Listen to him, listen to him
This is the One, God’s Anointed One,
Come follow him, come follow him

Verse 2
Come and repent, and be baptised with fire
Don’t be content drinking water, when you could be drinking wine
Come to the light, come and see his glory
Don’t miss the most important person, in the whole of history
Come and believe, grasp the promise of new life
This is the one the prophets spoke about; he’s right before your eyes

Chorus 2
This is the Lamb, taking the sin of man
Have faith in him, have faith in him
This is the Word, creator of the world
Come worship him, come worship him

The mission of my life’s complete:
I’ve seen and testified
Now my ministry can fade away
But but let him be glorified


Recording was done in SONAR 5, and this was the first track I made since purchasing Project5 which gave me the use of the Dimension sampler.

Vocals – Unfortunately its me again singing. I needed to make use of the SONAR take comping features to piece together sections that sounded OK. Quite a lot of compression was needed as well as some gain automation to get the levels a bit more even. I used a Sonitus EQ and Kjaerhus Classic Reverb, and of course my Kjaerhus GUP-1 which is my favourite compressor.

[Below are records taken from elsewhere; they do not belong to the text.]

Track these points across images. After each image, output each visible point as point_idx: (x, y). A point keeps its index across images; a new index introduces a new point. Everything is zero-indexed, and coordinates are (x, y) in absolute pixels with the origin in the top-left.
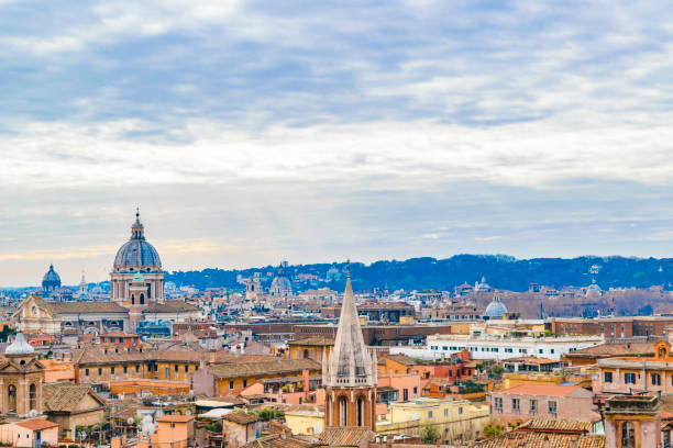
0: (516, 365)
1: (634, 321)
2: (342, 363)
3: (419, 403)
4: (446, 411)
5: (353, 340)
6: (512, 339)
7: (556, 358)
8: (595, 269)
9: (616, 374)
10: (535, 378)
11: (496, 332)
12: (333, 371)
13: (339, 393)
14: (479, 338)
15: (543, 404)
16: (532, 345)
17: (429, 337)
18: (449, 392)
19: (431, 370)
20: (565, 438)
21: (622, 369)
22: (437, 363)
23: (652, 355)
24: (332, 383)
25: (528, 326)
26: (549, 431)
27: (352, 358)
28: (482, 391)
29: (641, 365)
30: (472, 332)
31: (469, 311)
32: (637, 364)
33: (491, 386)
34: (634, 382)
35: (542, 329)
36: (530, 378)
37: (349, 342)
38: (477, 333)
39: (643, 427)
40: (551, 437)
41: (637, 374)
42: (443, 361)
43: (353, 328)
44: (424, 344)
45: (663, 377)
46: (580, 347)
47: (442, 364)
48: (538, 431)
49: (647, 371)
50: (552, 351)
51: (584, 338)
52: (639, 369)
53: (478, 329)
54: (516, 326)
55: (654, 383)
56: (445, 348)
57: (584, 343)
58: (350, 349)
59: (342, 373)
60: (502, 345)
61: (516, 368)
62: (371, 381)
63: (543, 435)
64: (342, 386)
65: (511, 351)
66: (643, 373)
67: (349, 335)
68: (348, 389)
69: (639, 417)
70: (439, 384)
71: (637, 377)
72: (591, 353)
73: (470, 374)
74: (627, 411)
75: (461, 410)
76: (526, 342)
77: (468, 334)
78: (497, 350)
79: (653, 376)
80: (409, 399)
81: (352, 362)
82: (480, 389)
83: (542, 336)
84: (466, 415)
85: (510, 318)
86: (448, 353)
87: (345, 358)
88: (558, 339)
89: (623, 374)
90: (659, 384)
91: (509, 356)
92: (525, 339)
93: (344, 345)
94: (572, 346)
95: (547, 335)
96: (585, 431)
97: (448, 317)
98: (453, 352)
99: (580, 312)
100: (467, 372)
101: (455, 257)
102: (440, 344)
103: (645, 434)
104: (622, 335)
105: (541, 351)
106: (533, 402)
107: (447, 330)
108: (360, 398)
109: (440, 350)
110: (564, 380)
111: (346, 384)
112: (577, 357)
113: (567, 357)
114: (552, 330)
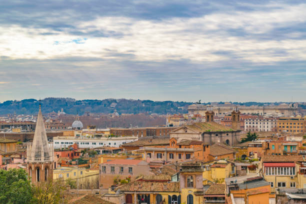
0: (101, 150)
1: (148, 129)
2: (37, 150)
3: (62, 170)
4: (75, 173)
5: (43, 139)
6: (96, 138)
7: (117, 147)
8: (113, 105)
9: (153, 154)
10: (114, 156)
11: (87, 135)
12: (33, 155)
13: (36, 166)
14: (79, 138)
15: (126, 168)
16: (106, 141)
17: (54, 138)
18: (71, 164)
19: (60, 153)
20: (160, 184)
21: (155, 152)
22: (62, 150)
23: (169, 144)
24: (33, 160)
25: (103, 132)
26: (152, 181)
27: (42, 148)
28: (86, 163)
29: (164, 150)
30: (75, 135)
31: (62, 125)
32: (163, 149)
33: (90, 161)
34: (161, 157)
35: (108, 133)
36: (112, 157)
37: (41, 140)
38: (78, 136)
39: (197, 178)
40: (154, 183)
41: (163, 154)
42: (65, 149)
43: (42, 133)
44: (53, 141)
45: (175, 155)
46: (128, 141)
47: (65, 151)
48: (147, 181)
49: (167, 152)
50: (115, 144)
51: (129, 137)
52: (163, 151)
53: (78, 134)
54: (96, 132)
55: (170, 158)
56: (62, 143)
57: (129, 140)
58: (41, 144)
59: (38, 156)
60: (91, 141)
61: (101, 152)
62: (51, 159)
63: (150, 183)
64: (38, 162)
65: (95, 144)
66: (165, 153)
67: (40, 136)
68: (40, 163)
69: (196, 173)
70: (66, 160)
71: (163, 155)
72: (134, 144)
73: (78, 155)
74: (190, 170)
75: (82, 173)
76: (103, 140)
77: (73, 136)
78: (88, 143)
79: (170, 154)
80: (57, 168)
81: (42, 150)
82: (86, 162)
83: (109, 136)
84: (84, 175)
85: (91, 128)
86: (67, 146)
87: (39, 148)
88: (118, 138)
89: (156, 154)
90: (173, 158)
91: (95, 146)
92: (102, 138)
93: (38, 142)
94: (124, 141)
95: (112, 136)
96: (169, 180)
97: (51, 128)
98: (69, 145)
99: (111, 125)
100: (77, 154)
101: (46, 99)
102: (60, 141)
103: (198, 181)
104: (142, 136)
105: (110, 144)
106: (122, 168)
107: (61, 134)
108: (46, 168)
109: (60, 144)
110: (128, 157)
111: (40, 161)
112: (128, 146)
113: (123, 146)
114: (114, 134)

Choir – The ‘aah’ choir after the bridge is made up of 5 of me, plus the GM choir from Hypersonic (due to the fact that my lowest and highest harmony parts both sounded rather ropey).

Acoustic Guitar – I still struggle to get a good recorded sound out of my Yamaha APX-4. I recorded both with my Senheisser Evolution e845 mic and direct using the pickup. I went with the direct sound in the end, with a bit of EQ and Reverb added.

Piano – I made use of my very own sampled piano library played back through Dimension during the recording process, so I didn’t need to keep turning on my P200 and adjusting the levels every time I wanted to work on the song. I found the SONAR’s nudge feature to be invaluable for cleaning up the timing of the piano without making it sound quantised. Before mixdown, I sent the MIDI back to the P200 and recorded the output, with the reverb from the piano on. I needed to cut some low frequencies as well to help it cut through the mix.

Drums – This was my most ambitious drum setup to date. I used six instances of Dimension each loaded with the nskit_7 free samples, and used a drum map to send kick, snare, toms, hats, ride and crashes to their own instance, to be compressed and EQed separately. I used another instance of Kjaerhus Classic Reverb for the drums. The drum patterns themselves were programmed based on some ideas I played on my acoustic kit. I’ve now sold that kit and replaced it with an electronic one which I can record MIDI from, so hopefully future drum tracks will benefit from some increased realism.

Electric Guitar – I used my Behringer V-Amp 2 for providing amp simulations for all the guitar parts. I did also make some unprocessed recordings, but found that my software amp sims were quite processor intensive and didn’t produce as good results. I spent so long trying out different ideas for the guitar solo that I ended up with a blister on one of my fingers, and so I never got a chance to attempt to improve on the recorded take of my final idea.

Bass – Bass was just my Yamaha RBX-270 DIed with some compression. I think it cuts through the mix quite nicely.

Synth – I used an arpegiatted patch from Hypersonic in the outro.

Mastering – I used Voxengo’s excellent free Span plugin to help me with my EQing the various tracks. For final mastering I used the Sonitus Multi-Band compressor for the first time which I have to say I am very impressed with.